At long last, a new recipe. This one has been a hit with everyone in the family each time I’ve made it, which means it definitely deserves to be included here.  Miles’s favourite part is the apricots – he’s such a fruititarian! He was also pretty into the chickpeas last night, which made me happy since he tends to ignore meat.

This particular version of a tagine is made more like a stew, with the couscous cooked right in with the rest of the ingredients. It also uses pearl couscous, which is quite a lot larger than the kind of couscous you usually see. We were first introduced to pearl couscous a number of years ago by the owner of a small Middle Eastern grocery store in Victoria. My mum was making a fabulous dish using a spice blend called ras el hanout, and the owner suggested that pearl couscous would work nicely in place of the smaller kind. It used to be hard to find, but seems to be getting more popular, so it’s worth looking for.

Chickpea Tagine (Adapted from Mark Bittman)

  • 2 Tbsp olive oil
  • 1/2 onion, diced (more if you like and you aren’t married to James)
  • 2 cloves garlic, minced
  • 2 Tbsp ginger, peeled and minced (less if you don’t love ginger the way we do)
  • 1 1/2 tsp ground cumin
  • 2 tsp ground turmeric
  • 2 cinnamon sticks
  • 1/3 – 1/2 cup chopped dried apricots (or dates or raisins, or a combination)
  • 1 14 oz tin of whole tomatoes, drained
  • 1 1/2 – 2 cups vegetable or chicken stock or water
  • 1 tin chickpeas
  • 2 medium carrots, cut into bite sized pieces
  • 1/2 head cauliflower, broken into small florets
  • 1 cup pearl couscous

Heat the oil in a large saucepan, and cook the onion until softened, about 5 minutes.
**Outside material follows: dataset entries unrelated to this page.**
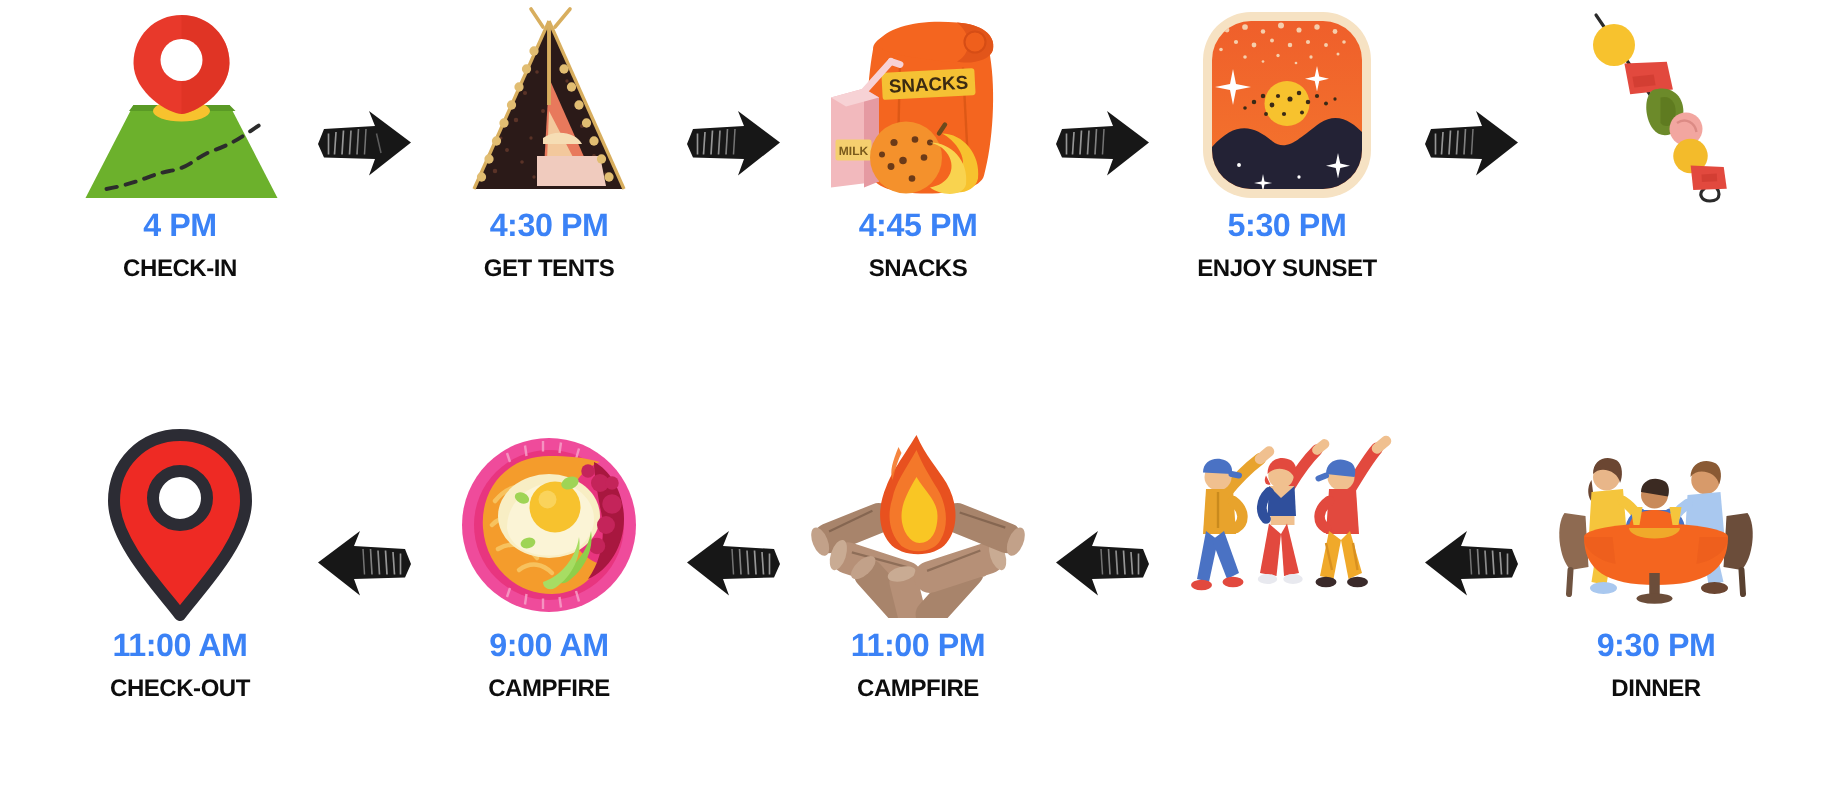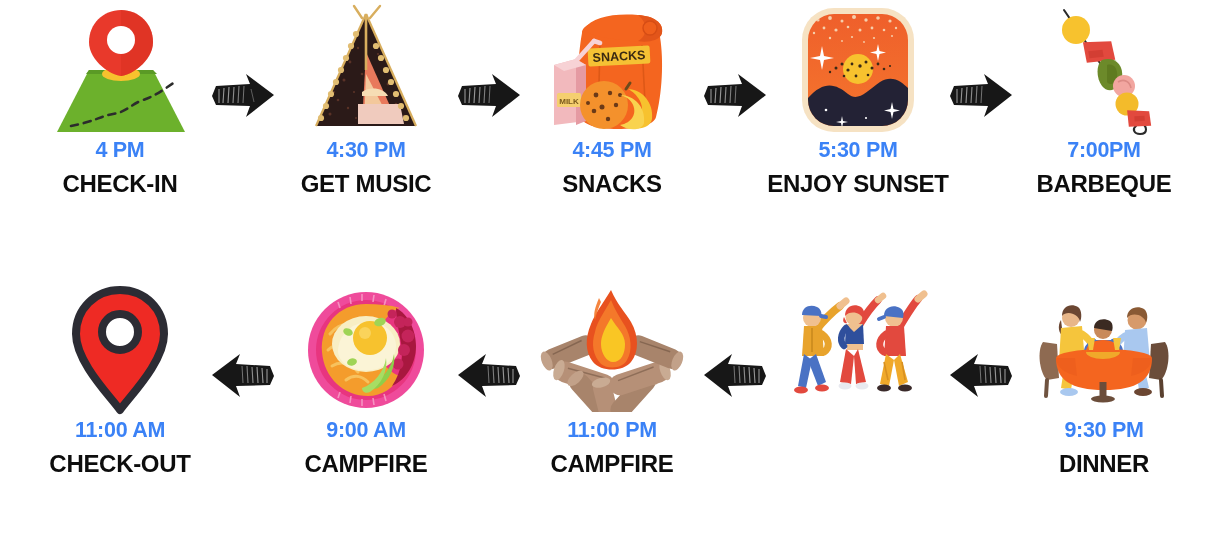--- a/index.html
+++ b/index.html
@@ -59,21 +59,21 @@
   .time {
     font-weight: bold;
     font-size: 21.5px;
     letter-spacing: -0.3px;
     color: #3b82f6;
     white-space: nowrap;
     display: block;
   }
   .title {
     font-weight: bold;
-    font-size: 24px;
+    font-size: 16px;
     letter-spacing: -0.3px;
     color: #0d0d0d;
     white-space: nowrap;
     display: block;
     margin-top: 10px;
   }
 
   
   .connector {
     width: 74px;
@@ -215,21 +215,21 @@
                 <circle cx="101" cy="102" r="3.1"></circle>
               <circle cx="106" cy="114" r="3.1"></circle>
                 <circle cx="81" cy="54" r="3.1"></circle>
               <circle cx="76" cy="42" r="3.1"></circle>
             </g>
           </svg>
         </div>
       </div>
       <div class="labels">
         <span class="time">4:30 PM</span>
-        <span class="title">GET MUSIC</span>
+        <span class="title">GET TENTS</span>
       </div>
     </div>
 
     <div class="connector">
       <svg width="66" height="48" viewBox="0 0 66 48">
         <path d="M2 24 L6 14 L40 12 L36 2 L64 23 L36 45 L40 34 L6 33 Z" fill="#171717"></path>
         <path d="M9 17 L9 31" stroke="#ffffff" stroke-width="1.1" opacity="0.55"></path>
         <path d="M14 16 L13 31" stroke="#ffffff" stroke-width="1.1" opacity="0.55"></path>
         <path d="M19 15 L18 31" stroke="#ffffff" stroke-width="1.1" opacity="0.55"></path>
         <path d="M24 15 L23 31" stroke="#ffffff" stroke-width="1.1" opacity="0.5"></path>
@@ -418,24 +418,20 @@
             <circle cx="80" cy="82" r="11" fill="#f2a6a0"></circle>
             <path d="M74 78 C80 74 86 78 87 84" stroke="#dc8b85" stroke-width="1.6" fill="none"></path>
 
             <circle cx="83" cy="100" r="11.5" fill="#f3bb2b"></circle>
 
             <path d="M82 108 L104 106 L108 120 L86 124 Z" fill="#e2493e" transform="rotate(8 95 115)"></path>
             <path d="M90 113 L100 111 L101 116 L91 118 Z" fill="#c9372d" opacity="0.6" transform="rotate(8 95 115)"></path>
           </svg>
         </div>
       </div>
-      <div class="labels">
-        <span class="time">7:00PM</span>
-        <span class="title">BARBEQUE</span>
-      </div>
     </div>
 
   </div>
 
   <div class="row" id="row-bottom">
 
     <div class="step">
       <div class="icon-box">
         <div class="pin2-wrap">
           <svg width="104" height="132" viewBox="0 0 104 132">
Add the garlic, ginger, cumin, turmeric and cinnamon and cook 2 minutes more. Add the dried fruit, tomatoes, 1 1/2 cups of stock, chickpeas and carrots, and bring to a boil. Reduce heat to simmer, cover, and cook about 5 minutes. Add the cauliflower and couscous, cover again and cook for 10-15 minutes until the couscous is cooked. You may need to add the remaining 1/2 cup of stock, although I usually don’t.  Season with salt and pepper to taste. Makes 4-6 (adult) servings.